▶ [Directions] Output all entries exactly as they appear and skip the pictures.
━━━ Data shown
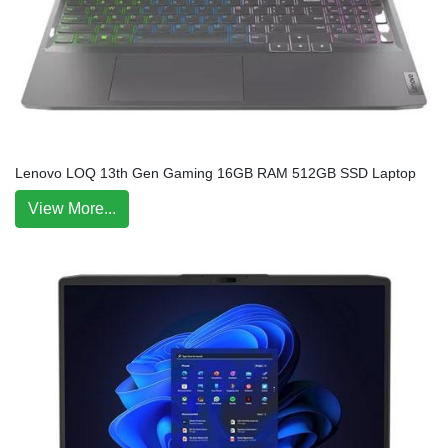
Lenovo LOQ 13th Gen Gaming 16GB RAM 512GB SSD Laptop
View More...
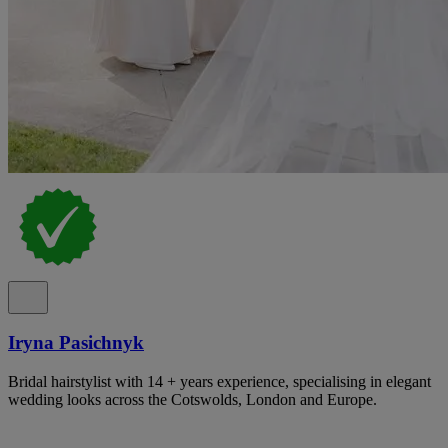
Iryna Pasichnyk
Bridal hairstylist with 14 + years experience, specialising in elegant
wedding looks across the Cotswolds, London and Europe.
━━━━━━
▶ [Worked solution]
Lenovo LOQ 13th Gen Gaming 16GB RAM 512GB SSD Laptop
View More...
Iryna Pasichnyk
Bridal hairstylist with 14 + years experience, specialising in elegant
wedding looks across the Cotswolds, London and Europe.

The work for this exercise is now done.